Plan for exit from bailout includes sale of €10bn in bonds, TDs are told
Published 23/11/2012 | 05:00
THE top official responsible for managing the national debt said he welcomed the support of US investor Franklin Templeton and was not concerned by the large stake that it now holds in Irish bonds.
The chief executive of the National Treasury Management Agency John Corrigan told the Oireachtas Public Accounts Committee that the NTMA planned to issue €10bn of long-term government bonds over the course of next year in preparation for the country's exit from the EU/ IMF bailout.
He added that he was confident of attracting enough investment to avoid a second bailout.
The €10bn was likely to include a syndicated bond sale, said Mr Corrigan. Bonds sold through a syndicate of banks can reach a wider audience than debt sold at auction. More broadly, the NTMA hopes to set out – and stick to – a calendar of regular, monthly sales of long-term bonds early next year.
Such deals, explained Mr Corrigan, had helped ease fears that the country could require a second bailout at the end of 2013 by slashing almost €10bn off the amount of debt falling due in 2014. At €12bn, this had threatened to create a funding hurdle for the State.
He welcomed the attention of US investor Michael Hasenstab's Franklin Templeton Investments, which has become Ireland's biggest private sector creditor over the past year-and-a-half by investing in bonds.

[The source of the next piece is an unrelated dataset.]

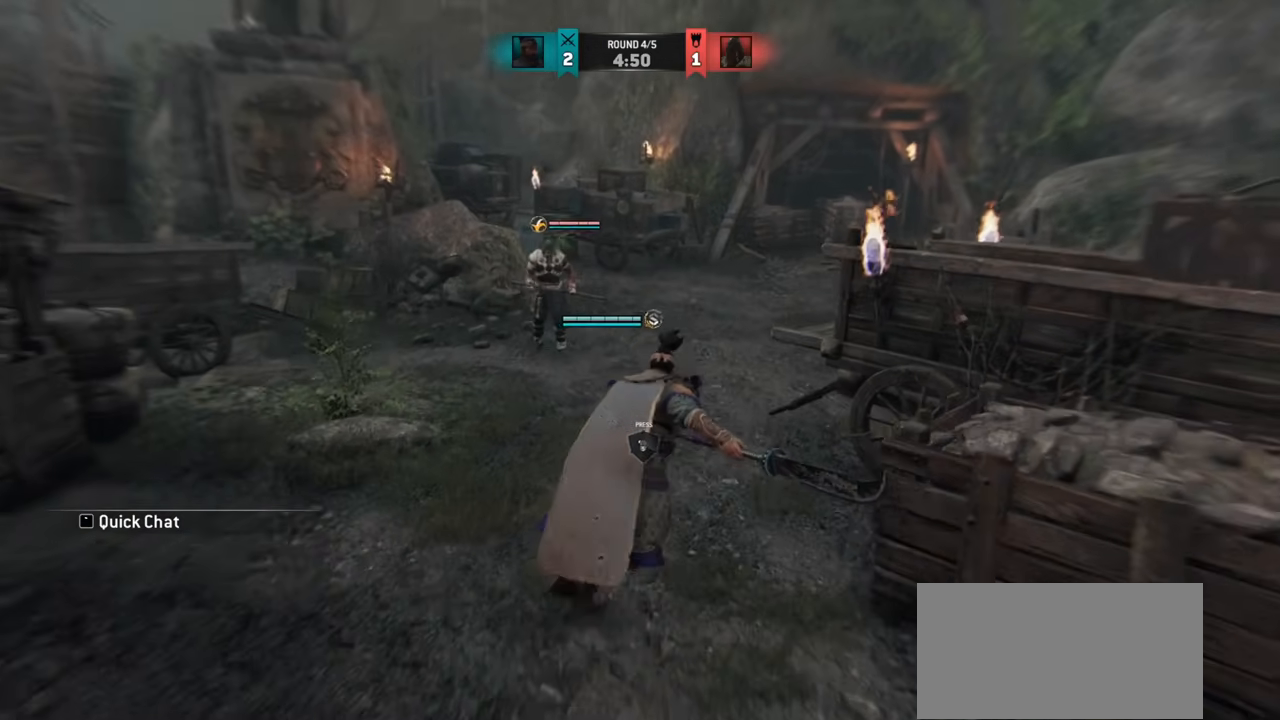
{"keys": ["a"], "mouse": [], "events": [[34, "d", "up"], [184, "d", "down"], [301, "d", "up"], [317, "w", "up"], [467, "a", "down"]]}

Mr Corrigan said: "As an investor, Franklin Templeton are clearly very welcome in the positive view they have taken on the Irish market.
"We would prefer if we had 10 Franklin Templetons, rather than one."
He said there was little risk that the US firm would damage the price of Irish bonds by selling out of its €8bn investment.
This, he argued, would be "self-defeating", adding that the firm was likely to have considered its exit strategy before deciding to buy the Irish assets.
Mr Corrigan told TD Shane Ross that high pay in the NTMA and linked bodies – such as NAMA – reflected norms in the financial sector, where these had to compete for staff.